Find and Move Corrupted PDF Files

Hi, I am trying to find a way to scan all my PDFs and move corrupted PDF to another folder (e.g. /home/limo/corruptedpdf).

I want to move them just to double check if there is an important file, or a file with simple error that is still readable.

I couldn’t find a way to do them in bulk, command line OK with me.
I tried “linux_czkawka_gui.AppImage” which has an option to find corrupted files but it did not find them while I still have some PDFs I can’t open!
Thank you.

You can use pdfinfo to check your files and try the answer to this question, just adapt it to move the file to other folder instead of the echo command.

ELI5 please!
I copy/paste

find . -iname '*.pdf' | while read -r f
  do
    if pdftotext "$f" - &> /dev/null; then 
        echo "$f" was ok;   
    else
        mv "$f" "$f.broken";
        echo "$f" is broken;   
    fi; 
done

Renamed to findmypdf.sh and made it executable.

Tried changing “mv “$f” “$f.broken”;” to mv “$f” “$/home/limo/corruptedpf/”; and “/home/limo/corruptedpf/corrupted.txt”

Not working!

But I could export list of files to a text file:

find . -name *.pdf > /home/limo/corruptedpf/corrupted.txt

The accepted answer for that question seems good to me, just use the right syntax to move corrupted files:

for f in *.pdf; do
  if ! pdfinfo "$f" &> /dev/null; then
    mv /current/location/"$f" /new/location
  fi
done

Remember that you can help by executing mv --help as well as with man mv. If you want to change name of files, you can use the rename command.

3 Likes

Why are they corrupted? :thinking:

1 Like

I don’t really know.
Some were on Google drive,pCloud, koofr, some were on an old external drive, some were accidentally deleted and recovered :rofl: Many goes back to 2000 and after 2000.
The strange thing I noticed all have date 27/6/2022.
The newer files are ok (downloaded directly to laptop), some old files are ok, most corrupted files are the oldest.

#!/bin/bash
for f in *.pdf; do
  if ! pdfinfo "$f" &> /dev/null; then
    mv "$f" /home/limo/corruptedpf/
  fi
done

Nothing happens! Target folder still the same!
UPDATE:
Manually reviewing the folder I found some files named “filexyz.pdf.broken

Seems to be result of

mv "$f" "$f.broken";

in my previous post

I will try again moving them to another folder (xyz.pdf.broken to /home/limo/broken/) just to practice Bash Scripting.
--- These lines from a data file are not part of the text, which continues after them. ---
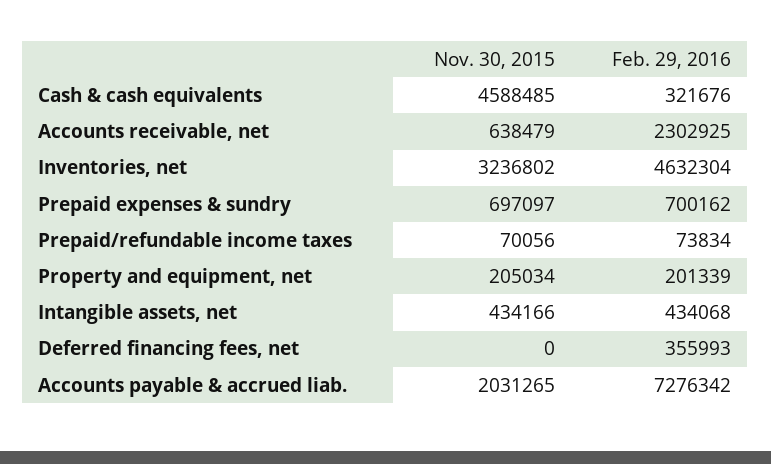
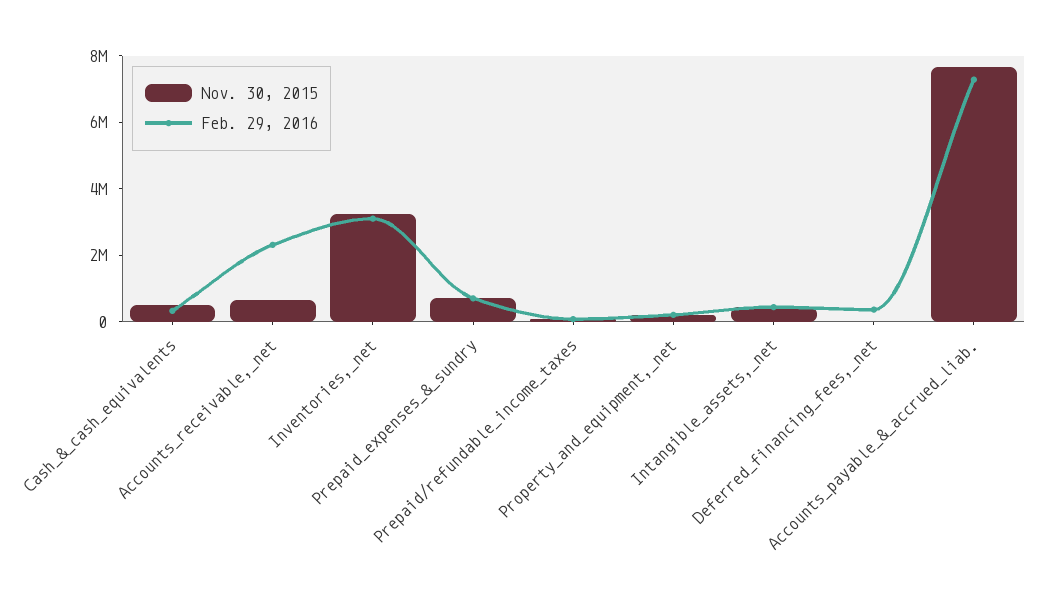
Nov. 30, 2015, Cash & cash equivalents: 4588485 -> 500000
Feb. 29, 2016, Inventories, net: 4632304 -> 3000000
Nov. 30, 2015, Accounts payable & accrued liab.: 2031265 -> 7500000

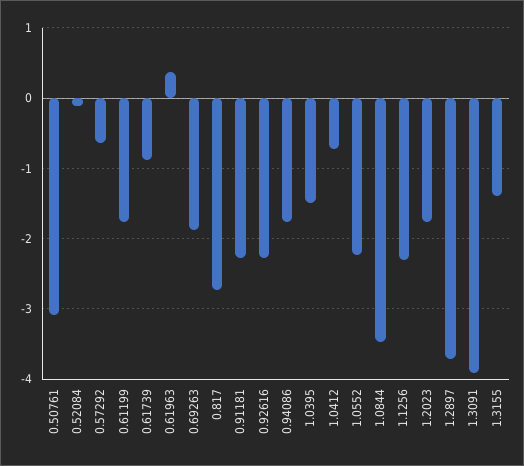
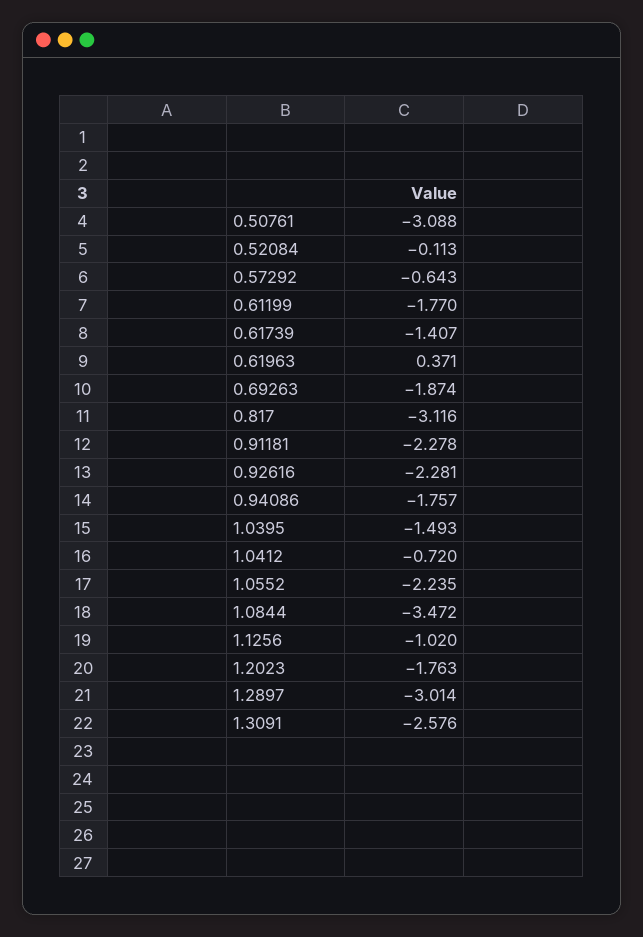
0.61739: -0.9 -> -1.407
0.817: -2.7 -> -3.116
1.1256: -2.3 -> -1.02
1.2897: -3.7 -> -3.014
1.3091: -3.9 -> -2.576
1.3155: -1.4 -> none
It seems my scripts didn’t work because files were renamed “xyz.pdf.broken” so it did not find xyz.pdf.

You just reopened for me the “programming” world again. (Last serious done was in 1992/1993 and a little in 1998 when I was trying to learn M$Access programming and made a “sort of” office automation program - “learning by doing”)

UPDATE:
Learning by doing:

for f in *.pdf; do
   if ! pdfinfo "$f" &> /dev/null; then
    cp  /home/limo/corrupted/"$f" /home/limo/corrupted/broken/"$f"
   fi
done

Worked after a few modifications and trials :partying_face:

This topic was automatically closed 2 days after the last reply. New replies are no longer allowed.